🎧 LISTEN TO THIS ARTICLE
The system prompts powering today's coding agents are growing into small codebases of their own. Claude Code's prompt runs 1,490 lines and 78,000 characters. Nobody is testing them like code. A preprint from Tony Mason at the University of British Columbia and Georgia Institute of Technology introduces Arbiter, a framework that treats system prompts as auditable artifacts — and the first results suggest these prompts are riddled with internal contradictions.
Prompts Have Architecture Problems
Mason analyzed the system prompts of three major coding agents: Claude Code (Anthropic), Codex CLI (OpenAI), and Gemini CLI (Google). Each prompt has a distinct structural pattern. Claude Code's is a monolith — a single massive document where subsystem boundaries blur. Codex CLI is flat, trading capability for brevity at 298 lines. Gemini CLI is modular, composing behavior from separate sections across 245 lines.
Each architecture produces its own class of failure. The monolith accumulates contradictions at subsystem boundaries as teams append rules without reviewing what already exists. The flat design avoids contradiction but underspecifies behavior. The modular approach introduces bugs at composition seams, where separately authored sections interact in unintended ways.
What Arbiter Found

Arbiter combines formal evaluation rules with multi-model LLM analysis. The undirected analysis phase — where ten different models independently scour the prompts — surfaced 152 findings across all three vendors. Claude Code alone accounted for 116 of those, including 12 rated "alarming" severity and 34 rated "concerning."
A directed analysis of Claude Code decomposed the prompt into 56 classified blocks and identified 21 hand-labeled interference patterns: 4 critical contradictions, 13 scope overlaps where constraints were restated two to three times with subtle variations, 2 priority ambiguities, and 2 implicit dependencies. One example: Claude Code's prompt simultaneously mandates using a TodoWrite tool and contains workflow prohibitions that conflict with that mandate.

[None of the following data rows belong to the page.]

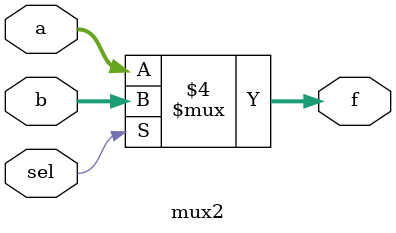
<source format=sv>
module mux2 #(parameter width = 32)
(
	input sel,
	input [width-1:0] a, b,
	output logic [width-1:0] f
);

	always_comb
	begin
		if (sel == 0)
			f = a;
		else
			f = b;
	end


endmodule // mux2
</source>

The most consequential finding hit Gemini CLI. Arbiter detected that Gemini's save_memory preferences were structurally guaranteed to be deleted during history compression — the compression schema simply contained no field for saved memories. This was independently confirmed by Google's own Issue #16213, patched in PR #16914 in January 2026. A user's explicitly saved preferences were being silently erased by design.

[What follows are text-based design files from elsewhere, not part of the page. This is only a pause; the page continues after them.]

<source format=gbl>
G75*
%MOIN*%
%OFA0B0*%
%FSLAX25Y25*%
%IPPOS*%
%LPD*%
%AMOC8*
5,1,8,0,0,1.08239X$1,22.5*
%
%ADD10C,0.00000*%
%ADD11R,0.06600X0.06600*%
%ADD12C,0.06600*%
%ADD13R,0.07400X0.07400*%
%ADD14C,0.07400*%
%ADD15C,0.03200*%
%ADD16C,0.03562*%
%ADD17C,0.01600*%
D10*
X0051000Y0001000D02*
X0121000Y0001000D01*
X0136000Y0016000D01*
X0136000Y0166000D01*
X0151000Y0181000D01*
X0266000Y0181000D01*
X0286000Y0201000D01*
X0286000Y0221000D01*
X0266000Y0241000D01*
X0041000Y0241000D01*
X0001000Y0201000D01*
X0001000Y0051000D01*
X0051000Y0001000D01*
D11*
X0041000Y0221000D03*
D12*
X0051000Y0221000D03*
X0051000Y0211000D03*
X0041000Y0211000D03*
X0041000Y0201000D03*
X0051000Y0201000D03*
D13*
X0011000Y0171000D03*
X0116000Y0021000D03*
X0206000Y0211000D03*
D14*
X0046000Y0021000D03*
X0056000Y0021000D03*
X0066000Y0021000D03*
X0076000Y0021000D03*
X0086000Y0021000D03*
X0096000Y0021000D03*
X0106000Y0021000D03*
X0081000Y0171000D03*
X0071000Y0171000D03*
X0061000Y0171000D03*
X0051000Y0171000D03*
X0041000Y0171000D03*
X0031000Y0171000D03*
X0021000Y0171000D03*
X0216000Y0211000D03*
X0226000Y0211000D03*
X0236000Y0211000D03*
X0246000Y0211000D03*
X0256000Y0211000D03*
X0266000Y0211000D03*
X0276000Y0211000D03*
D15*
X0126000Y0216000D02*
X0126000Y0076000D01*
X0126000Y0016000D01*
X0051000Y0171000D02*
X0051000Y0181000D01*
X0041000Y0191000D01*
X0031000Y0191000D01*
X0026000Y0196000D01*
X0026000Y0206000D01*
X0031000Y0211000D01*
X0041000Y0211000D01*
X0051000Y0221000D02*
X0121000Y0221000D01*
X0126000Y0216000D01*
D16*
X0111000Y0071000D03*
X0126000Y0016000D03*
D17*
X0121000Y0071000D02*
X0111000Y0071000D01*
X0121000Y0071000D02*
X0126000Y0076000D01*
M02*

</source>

Ten Models See Different Things
The multi-model approach is central to Arbiter's design, and the results justify it. Ten distinct LLMs — including Claude Opus 4.6, Gemini 2.0 Flash, Grok 4.1, DeepSeek V3.2, Llama 4 Maverick, and others — generated 107 unique finding categories across Claude Code's 116 results. Different models demonstrated categorical complementarity: security and trust issues were flagged by 9 out of 10 models, but resource management findings came primarily from Kimi K2.5 alone. A single-model audit would have missed entire vulnerability classes.
This matters for anyone building agent security systems. If your red-teaming or testing pipeline relies on a single model to evaluate prompt quality, you are likely blind to categories of interference that model does not prioritize.
The Cost of Not Looking

The total cost of running Arbiter across all three vendor prompts was $0.27. Cost per finding: $0.002. Claude Code required 10 passes to convergence; Codex CLI needed only 2. The 95% static detectability rate for Claude Code's interference patterns suggests most of these issues could be caught by automated tooling before deployment — if anyone thought to run it.
This connects to a broader pattern in agent development. We have extensive frameworks for guardrails and prompt injection defense, but almost no discipline around prompt hygiene. System prompts are edited by multiple teams, accumulated over months, and deployed without regression testing. The result is agents that receive contradictory instructions and resolve the conflict silently, in ways nobody audits.
What Changes

Arbiter reframes system prompts as engineering artifacts that deserve the same rigor as source code: version control, static analysis, multi-reviewer audits. The paper does not claim these interference patterns cause catastrophic failures in practice — many may be resolved by the model's own disambiguation. But 4 critical contradictions in a single product's prompt, discoverable for a quarter, suggests the current approach of "append and hope" has a shelf life.
The question is whether agent vendors will adopt prompt testing before a contradiction causes a production incident, or after.